Exercise directions: Look through the entries for the string "each" and copy every line where it shows up.

Data for this exercise:
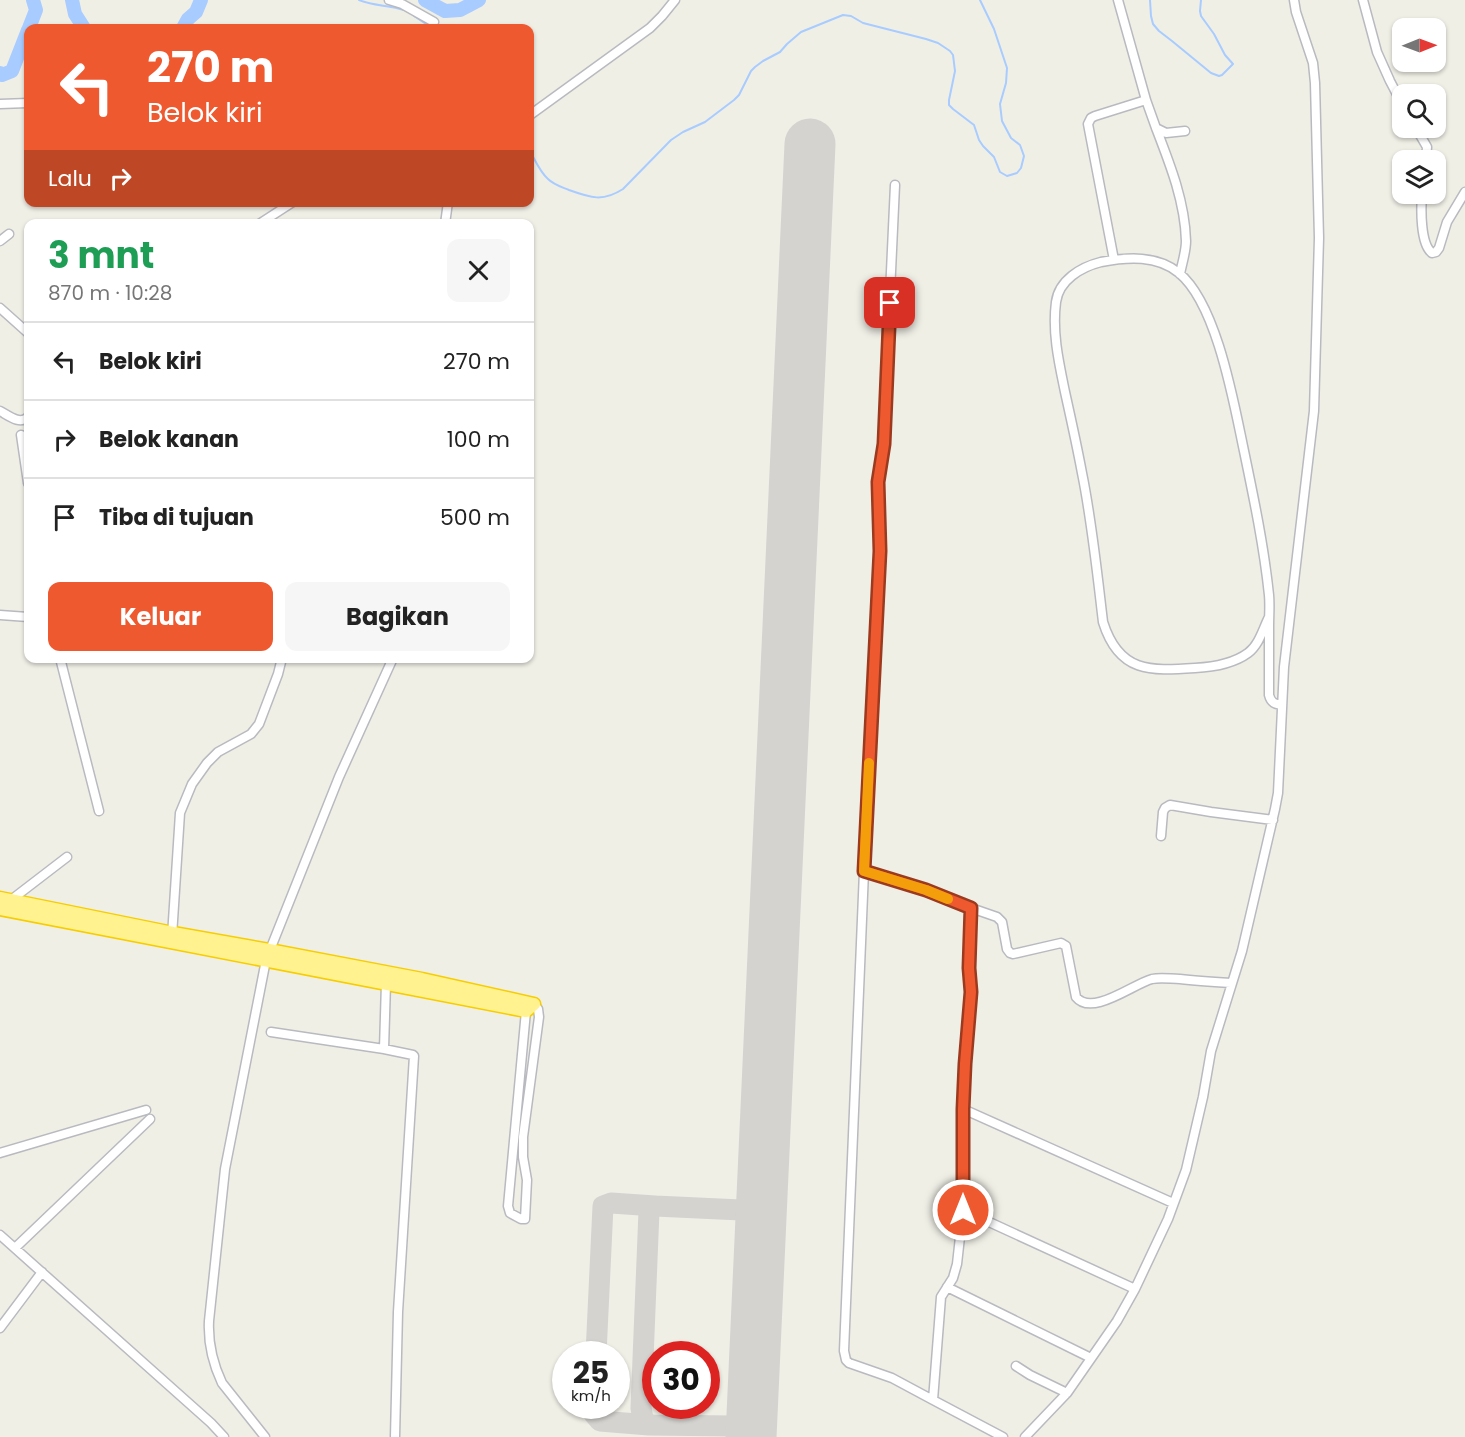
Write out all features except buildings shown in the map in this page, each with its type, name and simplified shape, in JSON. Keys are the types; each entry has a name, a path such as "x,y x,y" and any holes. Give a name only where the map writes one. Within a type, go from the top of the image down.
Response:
{"highway":[{"path":"6,899 172,938"},
{"path":"0,909 333,967 422,979 530,1008"},
{"path":"333,967 386,983 530,1008"}],"street":[{"path":"389,0 402,4 434,22"},
{"path":"534,112 650,28 675,0"},
{"path":"1118,0 1146,100 1181,200 1186,244 1180,274"},
{"path":"1025,1437 1067,1393 1117,1321 1135,1289 1167,1219 1186,1170 1211,1051 1242,951 1273,820 1278,793 1284,667 1314,411 1319,238 1313,63 1294,0"},
{"path":"1363,0 1377,52 1392,85"},
{"path":"1114,260 1088,124 1090,118 1146,100"},
{"path":"0,104 24,103"},
{"path":"1156,128 1166,133 1185,131"},
{"path":"895,185 884,444 878,482 880,551 847,1260 845,1356 849,1363 892,1378 1002,1437"},
{"path":"1421,204 1426,246 1432,253 1436,252 1447,222 1465,192"},
{"path":"266,219 284,207"},
{"path":"0,241 9,234"},
{"path":"1269,617 1249,653 1234,662 1209,667 1147,669 1124,657 1109,639 1103,622 1083,474 1057,354 1055,320 1057,297 1070,277 1078,271 1091,265 1114,260 1148,259 1169,266 1180,274 1191,285 1202,304 1217,340 1233,398 1257,513 1269,597 1269,617 1269,695 1271,702 1282,705"},
{"path":"0,308 24,329"},
{"path":"0,411 19,421 24,421"},
{"path":"19,421 24,434"},
{"path":"0,615 24,617"},
{"path":"61,663 99,811"},
{"path":"172,938 180,813 192,784 207,763 218,752 251,734 260,724 281,663"},
{"path":"265,1437 222,1383 210,1345 209,1329 225,1169 268,955 339,777 391,663"},
{"path":"1161,836 1163,812 1170,806 1273,820"},
{"path":"6,899 68,857"},
{"path":"864,871 926,890 997,917 1002,922 1007,949 1010,953 1064,944 1076,997 1081,1003 1095,1003 1154,978 1231,983"},
{"path":"933,1400 941,1297 953,1278 957,1264 963,1210 963,1109 971,992 969,968 971,908"},
{"path":"384,1049 386,983"},
{"path":"530,1008 538,1009 539,1017 523,1137 523,1157 527,1180 525,1220 510,1214 508,1206 530,1008"},
{"path":"271,1032 384,1049 413,1055 415,1058 399,1312 395,1437"},
{"path":"963,1109 1173,1203"},
{"path":"0,1153 146,1110"},
{"path":"15,1248 150,1119"},
{"path":"963,1210 1135,1289"},
{"path":"0,1235 223,1436"},
{"path":"0,1328 42,1272"},
{"path":"947,1287 1091,1358"},
{"path":"1016,1366 1067,1393"}],"waterway":[{"path":"31,24 36,10 33,0"},
{"path":"72,0 75,14 81,24"},
{"path":"185,24 196,12 201,0"},
{"path":"359,0 404,10"},
{"path":"425,0 445,11 460,10 479,0"},
{"path":"534,158 543,173 555,184 590,197 603,197 616,193 623,189 671,140 705,122 734,100 755,67 780,52 801,32 843,15 851,16 863,23 938,43 950,51 953,55 955,71 949,105 974,125 979,140 994,157 1000,172 1007,176 1017,173 1024,156 1020,145 1011,138 1002,121 1000,104 1006,83 1007,68 994,29 980,0"},
{"path":"1150,0 1153,24 1159,31 1211,73 1219,76 1233,64 1201,16 1201,0"},
{"path":"414,16 425,24"},
{"path":"0,73 2,75 12,71 24,40"}],"taxiway":[{"path":"741,1210 755,1201 763,1186"},
{"path":"597,1341 603,1206 611,1203 655,1206 649,1211 641,1408 643,1419 649,1425 598,1419"},
{"path":"655,1206 741,1210 754,1218 761,1233"},
{"path":"732,1426 744,1420 753,1406"},
{"path":"649,1425 732,1426 745,1433 747,1437"}],"runway":[{"path":"751,1437 810,144"}],"slow traffic":[{"path":"869,763 864,871 948,899"}],"route":[{"path":"890,303 884,444 878,482 880,551 864,871 926,890 971,908 969,968 971,992 963,1109 963,1210"}]}
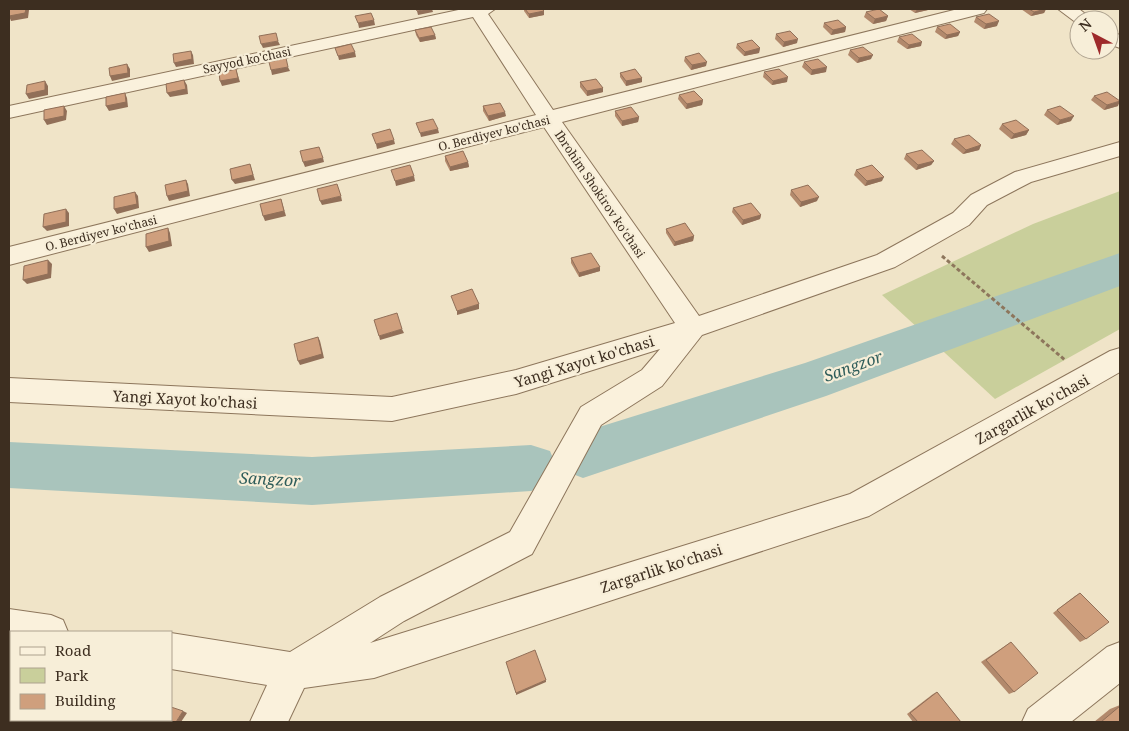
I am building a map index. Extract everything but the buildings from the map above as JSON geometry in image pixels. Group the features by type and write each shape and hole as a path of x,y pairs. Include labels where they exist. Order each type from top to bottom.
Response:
{"street":[{"name":"Ibrohim Shokirov ko'chasi","path":"480,9 549,120 693,328"},
{"name":"Sayyod ko'chasi","path":"9,112 480,9"},
{"name":"O. Berdiyev ko'chasi","path":"9,256 549,120 978,9"},
{"name":"Yangi Xayot ko'chasi","path":"9,390 392,409 516,382 693,328 886,260 961,219 979,200 1024,177 1120,149"},
{"path":"269,722 293,671 392,609 521,543 591,416 652,378 693,328"},
{"name":"Zargarlik ko'chasi","path":"172,651 293,671 374,660 858,506 1120,359"},
{"path":"9,626 44,631"},
{"path":"1041,722 1120,660"}],"path":[{"path":"923,240 1087,378"}],"green space":[{"path":"1120,191 1120,329 995,399 882,295 1033,224"}],"waterway":[{"name":"Sangzor","path":"583,455 809,382 1120,269"},
{"name":"Sangzor","path":"9,465 312,481 531,468"}]}
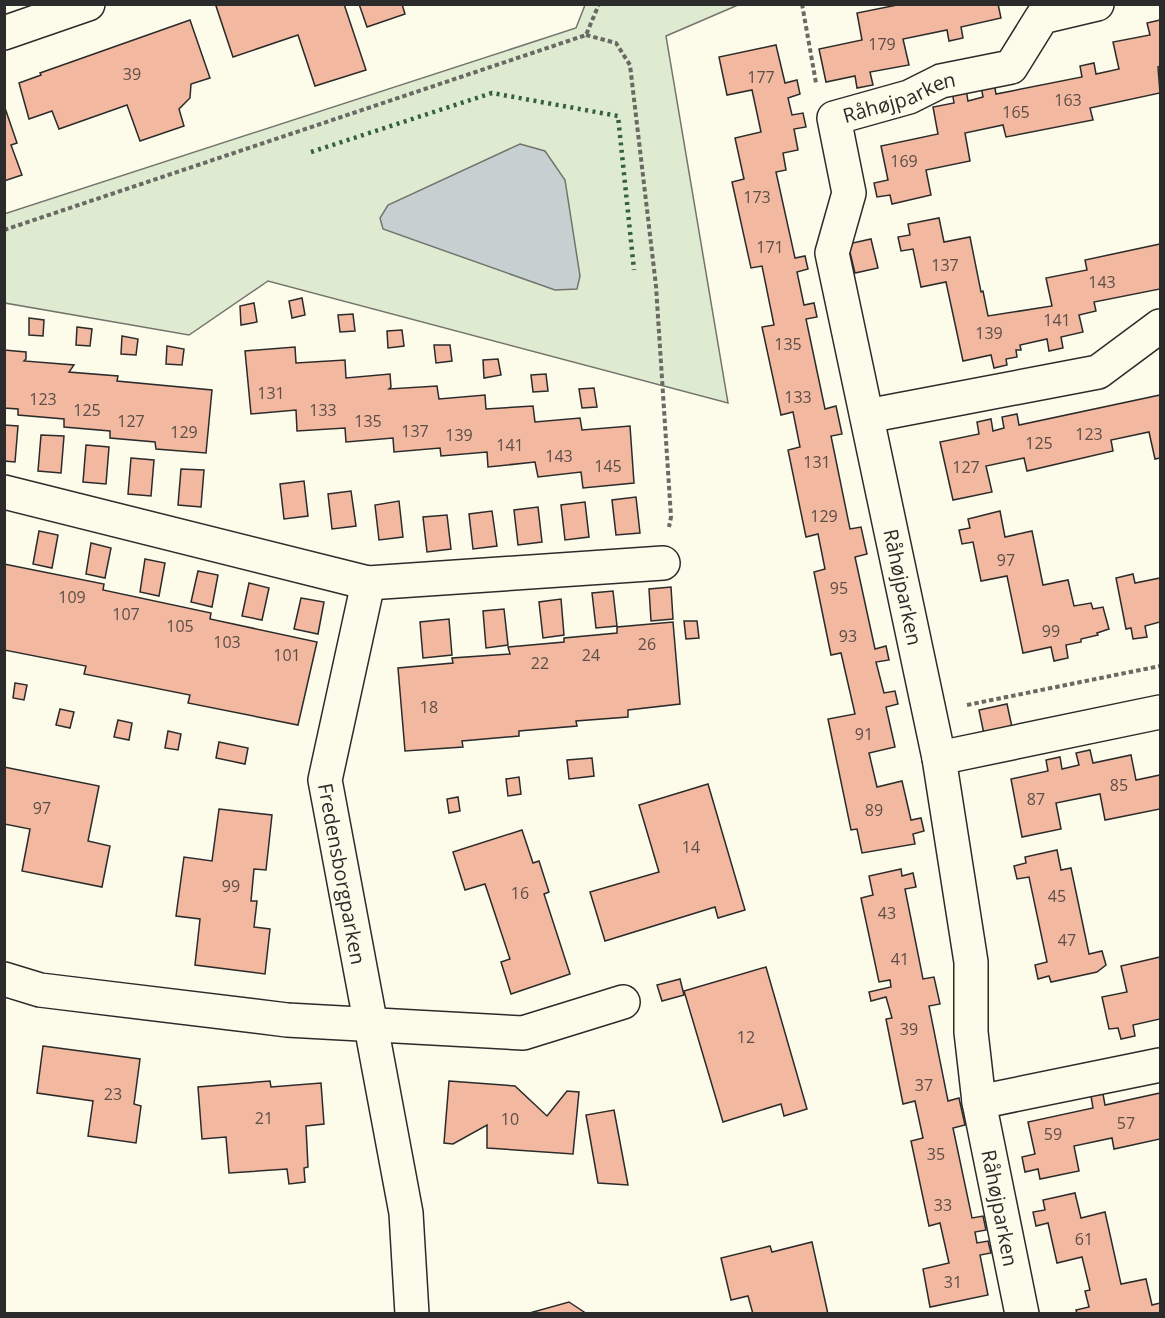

Solved exercise:
Write out all features except buildings shown in the map in this page, each with its type, name and simplified shape, in JSON. Keys are the types; each entry has a name, a path such as "x,y x,y" and any holes. Give a name only where the map writes one. Within a type, go from the top of the image down.
I am building a map index. Extract everything but the buildings from the map above as JSON geometry in image pixels. Group the features by type and write each shape and hole as a path of x,y pairs. Include labels where they exist. Order each type from top to bottom.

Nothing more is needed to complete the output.